About this task ▸
Every line with "each" in it must be copied from the data.

Data excerpts ▸
↓

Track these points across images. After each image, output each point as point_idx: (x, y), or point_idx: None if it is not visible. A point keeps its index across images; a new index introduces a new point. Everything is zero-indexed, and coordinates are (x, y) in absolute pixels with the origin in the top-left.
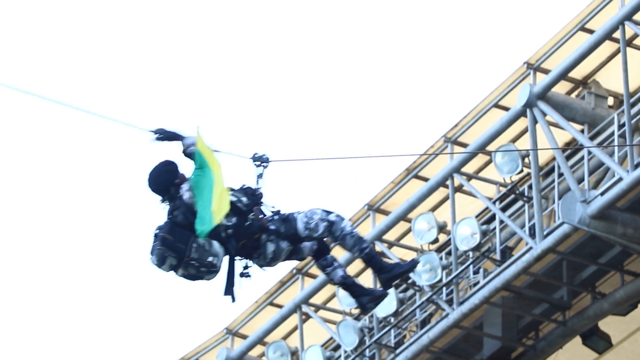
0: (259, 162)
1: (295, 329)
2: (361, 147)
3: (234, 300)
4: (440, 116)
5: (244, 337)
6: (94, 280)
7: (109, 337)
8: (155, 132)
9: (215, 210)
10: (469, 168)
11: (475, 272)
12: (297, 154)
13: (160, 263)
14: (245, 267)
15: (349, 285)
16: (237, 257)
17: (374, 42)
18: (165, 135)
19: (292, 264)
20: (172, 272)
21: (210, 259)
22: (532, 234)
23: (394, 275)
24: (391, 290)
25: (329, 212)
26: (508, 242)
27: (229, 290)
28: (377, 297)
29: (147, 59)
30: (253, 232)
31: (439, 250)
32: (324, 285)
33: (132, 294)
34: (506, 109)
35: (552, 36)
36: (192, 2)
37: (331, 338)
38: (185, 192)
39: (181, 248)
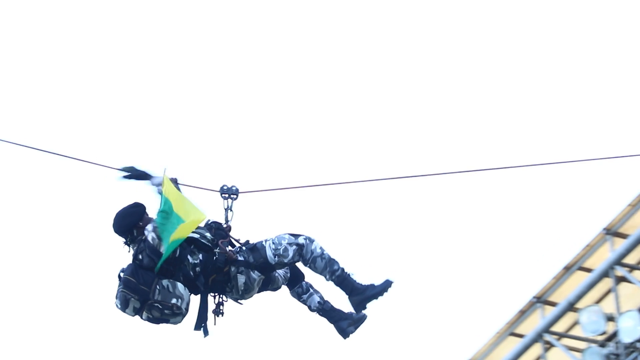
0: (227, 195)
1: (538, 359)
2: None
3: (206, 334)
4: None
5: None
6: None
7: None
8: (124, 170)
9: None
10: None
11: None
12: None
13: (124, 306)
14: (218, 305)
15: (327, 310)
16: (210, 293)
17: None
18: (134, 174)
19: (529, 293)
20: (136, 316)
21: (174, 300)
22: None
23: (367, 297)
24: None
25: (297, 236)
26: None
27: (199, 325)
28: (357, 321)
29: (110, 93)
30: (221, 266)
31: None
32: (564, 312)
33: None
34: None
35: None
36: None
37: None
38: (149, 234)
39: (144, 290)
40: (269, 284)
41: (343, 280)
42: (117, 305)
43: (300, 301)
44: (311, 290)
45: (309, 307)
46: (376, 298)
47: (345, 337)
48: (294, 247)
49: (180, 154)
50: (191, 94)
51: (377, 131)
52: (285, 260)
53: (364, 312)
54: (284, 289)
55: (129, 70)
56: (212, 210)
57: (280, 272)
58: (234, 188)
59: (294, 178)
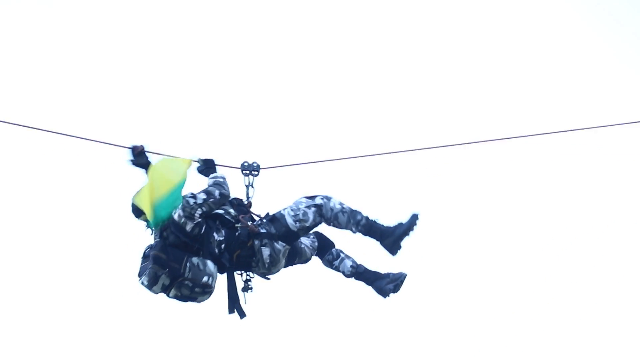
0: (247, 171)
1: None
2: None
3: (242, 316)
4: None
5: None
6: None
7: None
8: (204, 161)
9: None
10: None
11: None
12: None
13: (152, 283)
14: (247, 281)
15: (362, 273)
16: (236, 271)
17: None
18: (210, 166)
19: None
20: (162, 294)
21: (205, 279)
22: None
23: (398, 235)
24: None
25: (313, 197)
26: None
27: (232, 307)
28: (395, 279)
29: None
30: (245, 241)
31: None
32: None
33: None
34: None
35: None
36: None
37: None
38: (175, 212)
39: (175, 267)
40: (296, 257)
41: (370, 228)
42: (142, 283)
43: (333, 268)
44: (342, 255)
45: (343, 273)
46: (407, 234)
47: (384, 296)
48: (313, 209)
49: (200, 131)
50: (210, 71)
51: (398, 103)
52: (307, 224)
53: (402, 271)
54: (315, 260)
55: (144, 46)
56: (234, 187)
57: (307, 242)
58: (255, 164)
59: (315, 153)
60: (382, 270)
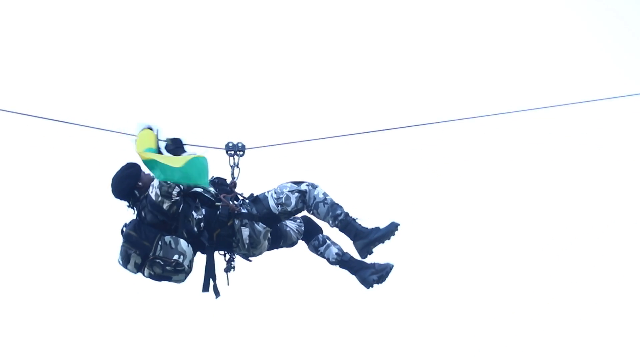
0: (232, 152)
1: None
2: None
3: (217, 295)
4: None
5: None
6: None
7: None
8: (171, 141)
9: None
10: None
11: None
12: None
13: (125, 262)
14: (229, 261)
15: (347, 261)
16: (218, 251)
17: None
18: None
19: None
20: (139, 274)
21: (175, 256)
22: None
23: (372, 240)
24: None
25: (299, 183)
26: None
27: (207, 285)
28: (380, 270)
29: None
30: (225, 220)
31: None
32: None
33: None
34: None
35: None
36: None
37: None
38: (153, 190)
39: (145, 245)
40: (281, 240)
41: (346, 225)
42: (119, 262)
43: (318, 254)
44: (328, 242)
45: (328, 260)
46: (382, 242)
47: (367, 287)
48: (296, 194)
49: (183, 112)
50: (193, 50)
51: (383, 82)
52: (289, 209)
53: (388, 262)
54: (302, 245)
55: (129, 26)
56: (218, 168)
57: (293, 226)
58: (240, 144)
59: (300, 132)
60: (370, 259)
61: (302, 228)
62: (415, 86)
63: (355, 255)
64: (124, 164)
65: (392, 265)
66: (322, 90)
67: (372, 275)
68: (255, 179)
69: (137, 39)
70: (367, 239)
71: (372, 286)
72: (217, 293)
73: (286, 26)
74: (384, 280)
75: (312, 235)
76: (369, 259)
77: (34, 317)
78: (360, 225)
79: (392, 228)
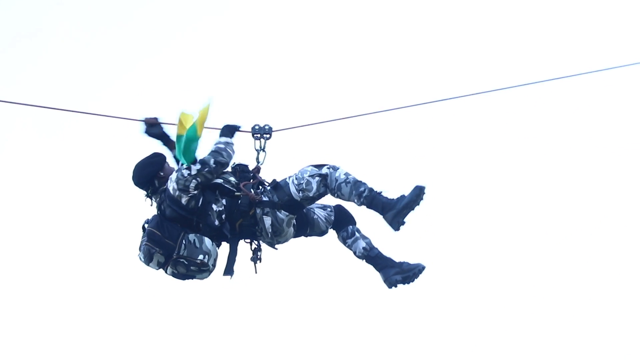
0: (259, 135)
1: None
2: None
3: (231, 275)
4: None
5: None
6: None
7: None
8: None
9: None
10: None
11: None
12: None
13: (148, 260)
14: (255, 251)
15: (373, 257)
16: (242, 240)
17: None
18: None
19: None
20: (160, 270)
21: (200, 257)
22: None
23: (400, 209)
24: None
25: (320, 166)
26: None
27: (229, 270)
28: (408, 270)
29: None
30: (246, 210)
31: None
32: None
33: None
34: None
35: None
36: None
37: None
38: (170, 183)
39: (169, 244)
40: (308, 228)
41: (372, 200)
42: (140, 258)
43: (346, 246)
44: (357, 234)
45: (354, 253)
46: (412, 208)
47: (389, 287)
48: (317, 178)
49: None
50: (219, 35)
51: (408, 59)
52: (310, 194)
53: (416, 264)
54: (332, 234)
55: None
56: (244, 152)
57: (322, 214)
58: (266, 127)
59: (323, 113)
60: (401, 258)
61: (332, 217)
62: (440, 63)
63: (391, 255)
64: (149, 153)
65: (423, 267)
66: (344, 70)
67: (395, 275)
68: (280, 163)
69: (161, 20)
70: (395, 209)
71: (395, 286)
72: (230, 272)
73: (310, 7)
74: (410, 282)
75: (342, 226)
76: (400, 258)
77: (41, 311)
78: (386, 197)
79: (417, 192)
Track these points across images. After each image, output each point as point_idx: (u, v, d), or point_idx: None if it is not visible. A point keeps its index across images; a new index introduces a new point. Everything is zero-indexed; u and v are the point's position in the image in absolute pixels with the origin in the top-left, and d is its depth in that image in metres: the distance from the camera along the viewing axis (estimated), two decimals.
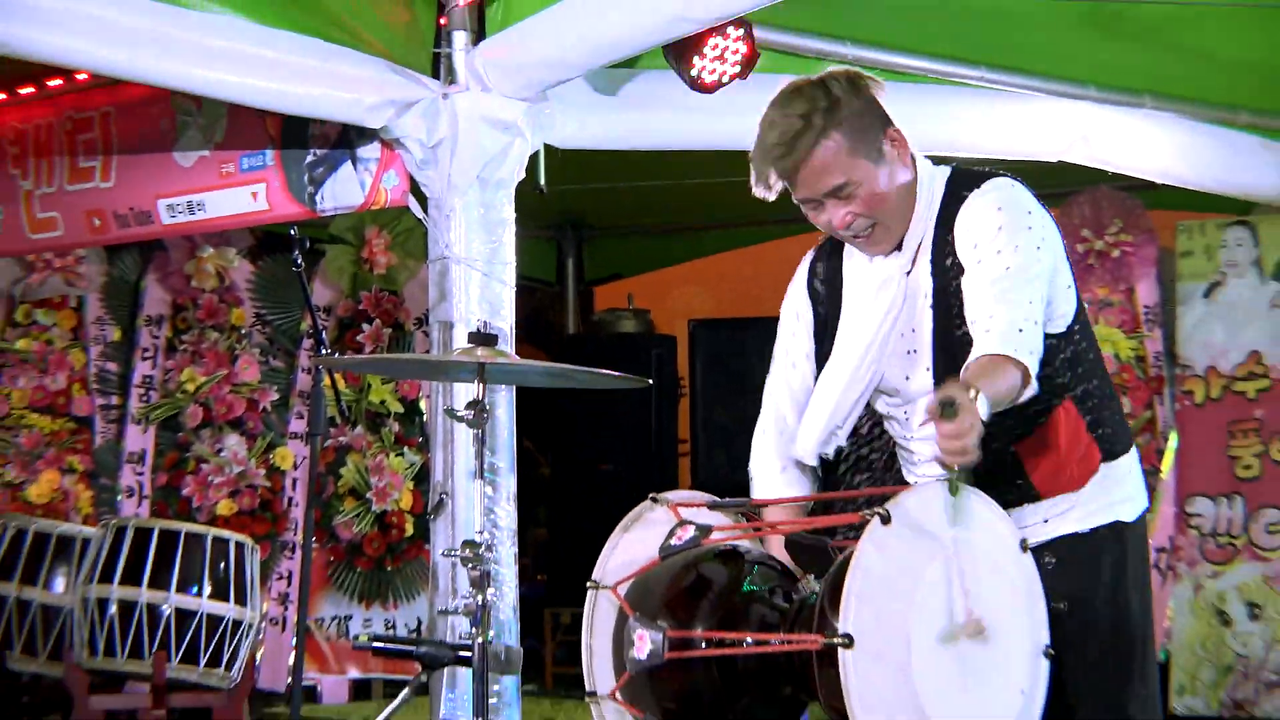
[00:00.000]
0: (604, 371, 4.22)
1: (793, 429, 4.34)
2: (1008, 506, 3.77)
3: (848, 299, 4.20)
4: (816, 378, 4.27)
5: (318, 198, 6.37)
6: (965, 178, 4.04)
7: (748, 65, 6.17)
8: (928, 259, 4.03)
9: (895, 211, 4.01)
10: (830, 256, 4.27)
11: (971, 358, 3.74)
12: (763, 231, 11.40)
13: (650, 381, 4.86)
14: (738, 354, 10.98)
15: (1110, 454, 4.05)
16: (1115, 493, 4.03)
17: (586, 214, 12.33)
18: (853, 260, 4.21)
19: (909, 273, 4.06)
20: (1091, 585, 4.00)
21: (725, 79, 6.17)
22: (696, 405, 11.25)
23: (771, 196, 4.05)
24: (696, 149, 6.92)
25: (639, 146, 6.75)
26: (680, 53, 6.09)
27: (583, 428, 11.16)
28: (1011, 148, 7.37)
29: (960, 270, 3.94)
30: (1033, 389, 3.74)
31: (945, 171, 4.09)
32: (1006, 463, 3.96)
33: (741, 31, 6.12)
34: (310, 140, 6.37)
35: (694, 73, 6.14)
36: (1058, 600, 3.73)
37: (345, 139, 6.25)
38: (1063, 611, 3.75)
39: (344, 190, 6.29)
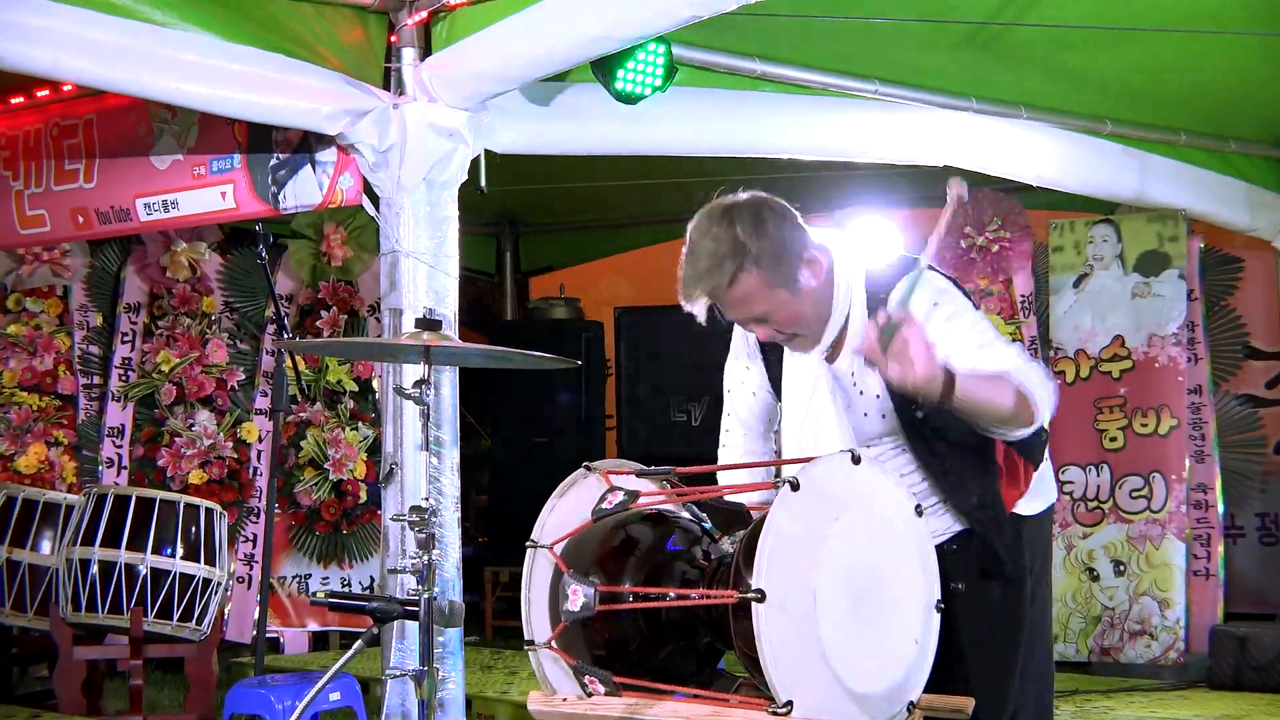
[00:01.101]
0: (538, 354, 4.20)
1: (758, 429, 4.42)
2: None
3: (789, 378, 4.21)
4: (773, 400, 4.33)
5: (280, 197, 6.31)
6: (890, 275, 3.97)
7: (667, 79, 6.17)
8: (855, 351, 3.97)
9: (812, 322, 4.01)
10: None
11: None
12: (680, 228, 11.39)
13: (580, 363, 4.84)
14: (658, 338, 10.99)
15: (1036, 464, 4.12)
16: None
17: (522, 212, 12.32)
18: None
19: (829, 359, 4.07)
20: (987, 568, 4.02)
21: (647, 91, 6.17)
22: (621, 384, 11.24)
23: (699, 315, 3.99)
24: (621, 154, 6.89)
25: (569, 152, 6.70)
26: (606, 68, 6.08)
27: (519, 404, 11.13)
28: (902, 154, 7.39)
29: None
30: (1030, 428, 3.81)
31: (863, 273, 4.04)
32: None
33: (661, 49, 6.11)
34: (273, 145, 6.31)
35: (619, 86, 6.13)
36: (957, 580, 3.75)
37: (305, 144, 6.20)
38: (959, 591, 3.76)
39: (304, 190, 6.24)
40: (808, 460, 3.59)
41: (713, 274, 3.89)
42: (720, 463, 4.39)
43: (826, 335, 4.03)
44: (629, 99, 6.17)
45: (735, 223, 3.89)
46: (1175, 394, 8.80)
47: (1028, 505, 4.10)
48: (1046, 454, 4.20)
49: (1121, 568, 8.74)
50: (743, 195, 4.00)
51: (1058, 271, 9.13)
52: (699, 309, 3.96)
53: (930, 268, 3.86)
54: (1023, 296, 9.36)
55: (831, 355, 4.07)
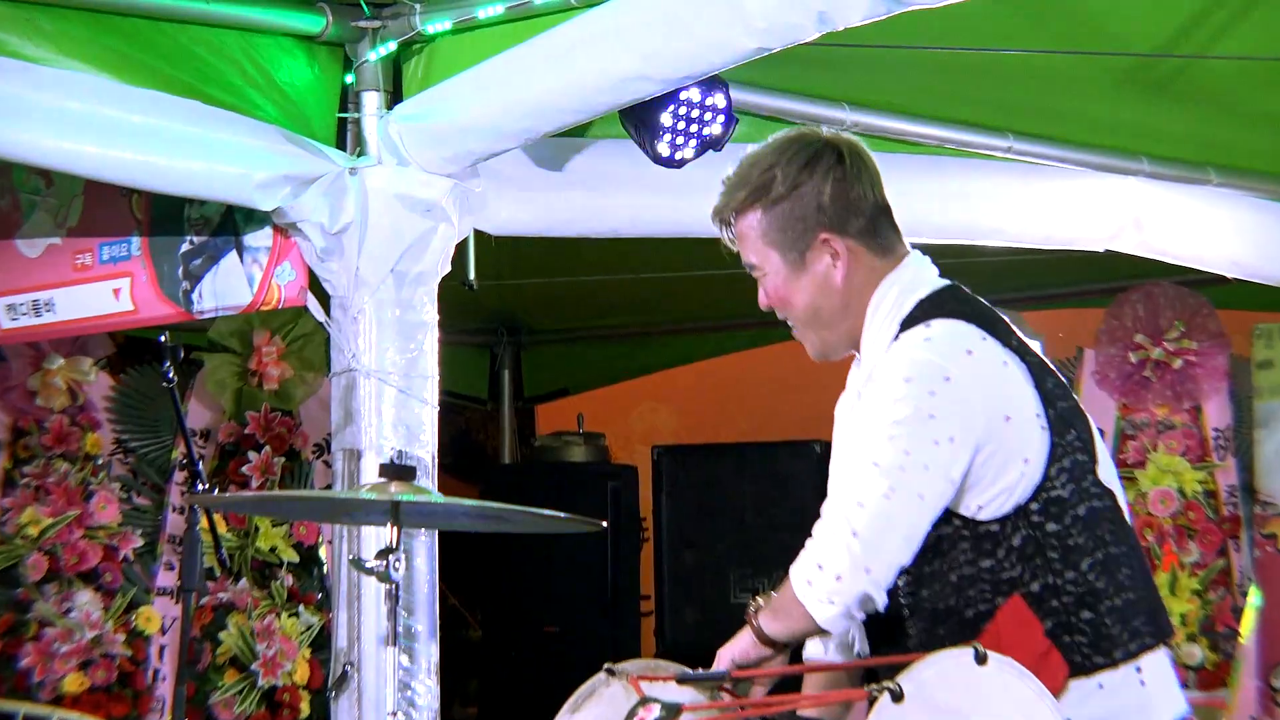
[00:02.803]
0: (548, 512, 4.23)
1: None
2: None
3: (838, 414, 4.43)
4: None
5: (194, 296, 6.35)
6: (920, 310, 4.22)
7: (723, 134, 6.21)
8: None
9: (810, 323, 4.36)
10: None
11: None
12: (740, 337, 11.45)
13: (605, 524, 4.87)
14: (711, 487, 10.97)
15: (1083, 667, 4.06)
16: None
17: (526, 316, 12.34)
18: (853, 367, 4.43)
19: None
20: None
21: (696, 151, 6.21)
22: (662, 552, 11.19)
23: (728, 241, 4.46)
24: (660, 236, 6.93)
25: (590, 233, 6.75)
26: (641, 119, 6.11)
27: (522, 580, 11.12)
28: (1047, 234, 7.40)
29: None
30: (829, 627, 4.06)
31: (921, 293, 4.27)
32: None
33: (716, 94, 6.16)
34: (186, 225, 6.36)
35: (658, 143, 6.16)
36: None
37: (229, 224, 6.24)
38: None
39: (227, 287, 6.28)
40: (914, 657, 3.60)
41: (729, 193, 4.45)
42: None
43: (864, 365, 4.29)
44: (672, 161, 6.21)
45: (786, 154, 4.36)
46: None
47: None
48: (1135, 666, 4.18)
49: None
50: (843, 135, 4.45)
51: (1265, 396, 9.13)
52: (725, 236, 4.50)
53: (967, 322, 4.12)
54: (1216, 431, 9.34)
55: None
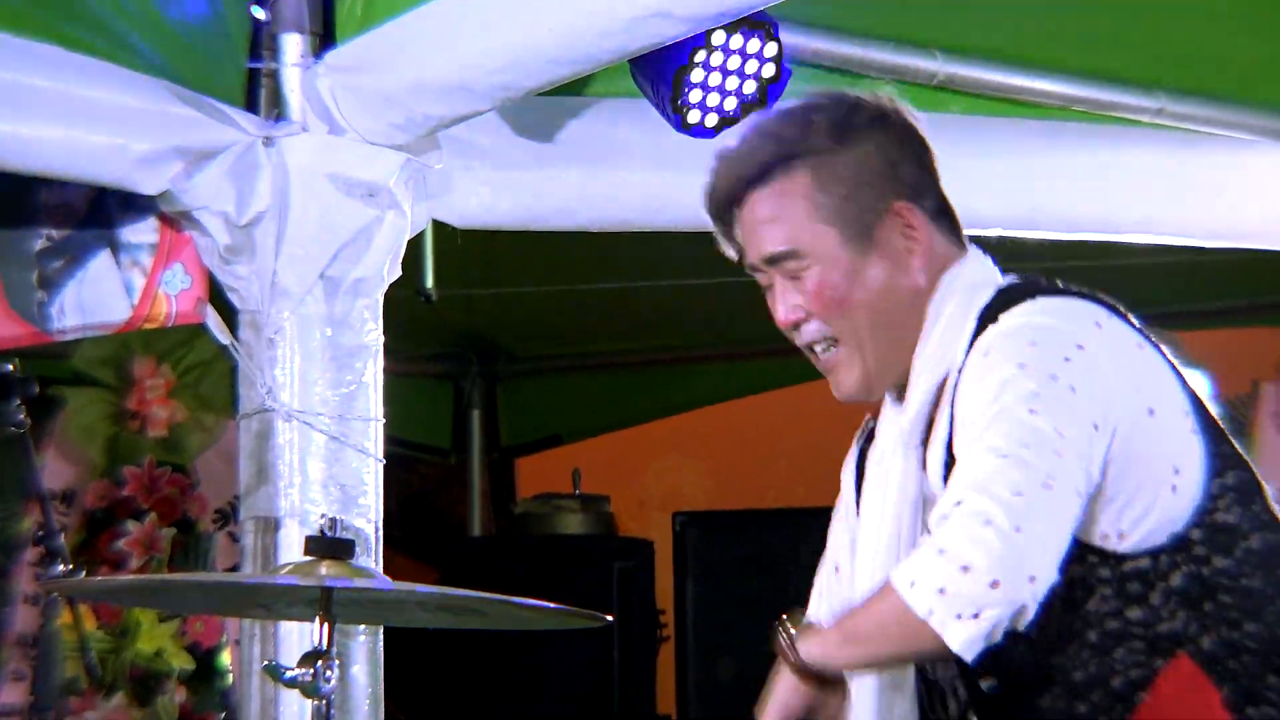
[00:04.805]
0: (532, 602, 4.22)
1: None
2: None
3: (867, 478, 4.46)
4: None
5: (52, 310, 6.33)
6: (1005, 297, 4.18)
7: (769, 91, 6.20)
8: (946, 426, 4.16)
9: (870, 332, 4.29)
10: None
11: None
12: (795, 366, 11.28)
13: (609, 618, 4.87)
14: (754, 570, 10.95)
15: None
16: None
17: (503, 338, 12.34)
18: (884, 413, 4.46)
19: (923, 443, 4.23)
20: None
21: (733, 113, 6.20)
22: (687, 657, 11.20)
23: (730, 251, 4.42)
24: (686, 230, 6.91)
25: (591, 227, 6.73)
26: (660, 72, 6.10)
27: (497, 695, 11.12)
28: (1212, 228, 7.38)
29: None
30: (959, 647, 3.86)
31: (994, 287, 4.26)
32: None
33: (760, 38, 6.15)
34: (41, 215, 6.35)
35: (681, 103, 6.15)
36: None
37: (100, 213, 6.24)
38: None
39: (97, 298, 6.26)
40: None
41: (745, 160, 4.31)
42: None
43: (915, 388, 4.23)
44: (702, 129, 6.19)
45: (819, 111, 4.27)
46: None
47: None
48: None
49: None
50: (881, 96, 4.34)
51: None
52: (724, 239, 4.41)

↑

Answer box ▸
Track these points across images. After each image, output each point as point_idx: (x, y), or point_idx: None if it is not visible. A point keeps its index across images; a new index introduces a new point. Everything is zero-indexed, and coordinates are (x, y) in absolute pixels with the origin in the top-left.
Track these points across images. After each image, output each point as point_idx: (u, v, d), or point_idx: None if it is not visible. A point keeps its index across images; a new index introduces a new point. Everything is zero-indexed; u and v are the point's position in the image in absolute pixels with the origin in the top-left, and d is its depth in that image in metres: the distance from the camera along the viewing axis (estimated), two decimals.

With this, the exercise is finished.